## SOURCE PASSAGE
==================================================

The seven-year-old sat playing the violin at his window in the working class Jewish Rotterdam neighbourhood where he lived with his family. The boy – completely self-taught – found that his love for music provided a temporary escape from his impoverished environment. One day Leon Bloorman, a violin teacher at a conservatory in the city, happened to be walking by and heard the music of the young Louis Bannet. Marching upstairs to the tiny apartment, he took the child for an impromptu audition with the headmaster of the conservatory. Louis was accepted as a student and Bloorman took him under his tutelage.
As the youngest student in the conservatory, Bannet took his studies very seriously. Together with some fellow students, he founded a small orchestra that played at bar mitzvahs or busked on street corners for spare change. Such was his talent that he was selected at the age of twelve to play for the Dutch Queen Wilhemina when she visited the school in 1923.

==================================================

## INFORMATION
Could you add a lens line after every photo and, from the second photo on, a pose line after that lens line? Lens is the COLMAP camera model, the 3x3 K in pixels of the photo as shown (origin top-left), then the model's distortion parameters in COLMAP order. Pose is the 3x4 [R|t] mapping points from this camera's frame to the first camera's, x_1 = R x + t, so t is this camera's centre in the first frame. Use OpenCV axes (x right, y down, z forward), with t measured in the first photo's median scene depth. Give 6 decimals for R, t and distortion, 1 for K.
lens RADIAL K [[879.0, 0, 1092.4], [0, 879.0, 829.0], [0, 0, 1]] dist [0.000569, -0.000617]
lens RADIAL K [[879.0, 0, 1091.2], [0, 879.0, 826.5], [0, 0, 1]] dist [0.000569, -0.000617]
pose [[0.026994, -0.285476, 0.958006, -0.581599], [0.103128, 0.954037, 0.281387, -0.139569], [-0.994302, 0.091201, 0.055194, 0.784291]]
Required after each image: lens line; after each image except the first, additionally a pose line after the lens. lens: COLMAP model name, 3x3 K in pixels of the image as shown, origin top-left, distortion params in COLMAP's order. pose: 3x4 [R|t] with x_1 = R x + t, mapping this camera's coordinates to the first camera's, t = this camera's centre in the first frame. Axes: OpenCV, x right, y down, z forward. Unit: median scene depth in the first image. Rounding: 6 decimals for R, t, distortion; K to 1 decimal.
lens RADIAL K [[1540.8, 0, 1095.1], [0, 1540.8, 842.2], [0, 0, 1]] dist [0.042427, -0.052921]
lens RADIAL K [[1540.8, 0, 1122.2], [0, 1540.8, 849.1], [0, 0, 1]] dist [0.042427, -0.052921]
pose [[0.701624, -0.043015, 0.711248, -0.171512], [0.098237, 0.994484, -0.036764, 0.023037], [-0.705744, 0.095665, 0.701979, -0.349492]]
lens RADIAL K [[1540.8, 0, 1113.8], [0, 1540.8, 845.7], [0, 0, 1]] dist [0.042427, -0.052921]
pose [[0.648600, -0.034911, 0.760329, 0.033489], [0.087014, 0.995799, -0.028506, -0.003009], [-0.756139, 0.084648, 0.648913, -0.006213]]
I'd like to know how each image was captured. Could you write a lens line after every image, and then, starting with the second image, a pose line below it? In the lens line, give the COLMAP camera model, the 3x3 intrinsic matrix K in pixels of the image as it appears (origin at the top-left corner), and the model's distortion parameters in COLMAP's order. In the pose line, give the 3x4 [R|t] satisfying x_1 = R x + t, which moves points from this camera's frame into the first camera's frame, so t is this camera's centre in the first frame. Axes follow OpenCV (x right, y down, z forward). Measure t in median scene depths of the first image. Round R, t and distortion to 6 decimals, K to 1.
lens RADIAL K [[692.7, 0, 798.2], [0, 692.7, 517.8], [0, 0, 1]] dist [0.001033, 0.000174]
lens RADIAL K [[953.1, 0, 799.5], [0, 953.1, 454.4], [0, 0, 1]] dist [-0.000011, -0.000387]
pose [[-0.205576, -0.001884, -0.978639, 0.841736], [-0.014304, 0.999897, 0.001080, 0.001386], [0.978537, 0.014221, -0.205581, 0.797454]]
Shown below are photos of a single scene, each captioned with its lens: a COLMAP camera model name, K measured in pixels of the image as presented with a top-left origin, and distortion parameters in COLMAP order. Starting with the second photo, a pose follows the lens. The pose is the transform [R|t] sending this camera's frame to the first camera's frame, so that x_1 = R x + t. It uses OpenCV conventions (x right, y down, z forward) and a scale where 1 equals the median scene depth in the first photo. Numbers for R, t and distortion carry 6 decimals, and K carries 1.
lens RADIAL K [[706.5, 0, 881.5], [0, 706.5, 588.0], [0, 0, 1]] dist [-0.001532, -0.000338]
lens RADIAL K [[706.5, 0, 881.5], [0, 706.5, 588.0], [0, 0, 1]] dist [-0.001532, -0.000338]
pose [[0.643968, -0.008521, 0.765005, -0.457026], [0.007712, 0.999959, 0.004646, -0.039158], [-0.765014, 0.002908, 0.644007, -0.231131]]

==================================================

## SET OF TASKS
A – In the Louis Bannet passage, what is the name of the violin teacher who heard the boy playing at his window?
B – Decide whether each statement agrees with the Louis Bannet passage. Give yes or no, and quote the deciding words. (i) Bannet had taken violin lessons before the teacher heard him. (ii) Bannet was the youngest student in the conservatory. (iii) The orchestra Bannet helped found played only in concert halls.
C – Resume the Louis Bannet passage from its final sentence.
The items are not needed for this work.

## ANSWERS TO EACH TASK
A – Leon Bloorman

B –
(i) No: "completely self-taught"
(ii) Yes: "As the youngest student in the conservatory"
(iii) No: "played at bar mitzvahs or busked on street corners for spare change"

C –
Although he completed his studies successfully, Bannet found himself struggling to survive after his graduation. The economic environment of interwar Holland was not supportive of struggling young musicians, and he found only odd jobs playing at birthday parties or in an orchestra for silent movies. His musical development was to take a sudden turn when, for the first time, he heard a jazz album by Louis Armstrong. The music totally fascinated him; the moment the teenager held a trumpet in his hands, he knew that this was where his future lay. With the financial support of his uncle, Bannet studied the trumpet with Aaron De Vries, building his technique and listening to any record by Louis Armstrong and his Hot Five that he could find.
After several years of building his skills at the horn, Bannet got a position as trumpet player with Anton Swan and the Swantockers, who played in the bustling dance halls and clubs of Amsterdam and The Hague. In 1934, Louis Bannet’s Rhythm Five first began to perform, including drummer Maurits von Kleef, Dick von Heuvel on vibraphone, Lex von Weren on piano and Jac de Vries on bass and saxophone. The new formation successfully toured across central Europe. Bannet added singing to his repertoire, and the papers christened him ‘The Dutch Armstrong’.
It was during the late 1930s that Bannet built his reputation as a horn player. He was not particularly concerned about the Nazis, like most of his fellow Dutch Jews: Holland’s neutrality, along with the Dutch tradition of tolerance, gave him a false confidence.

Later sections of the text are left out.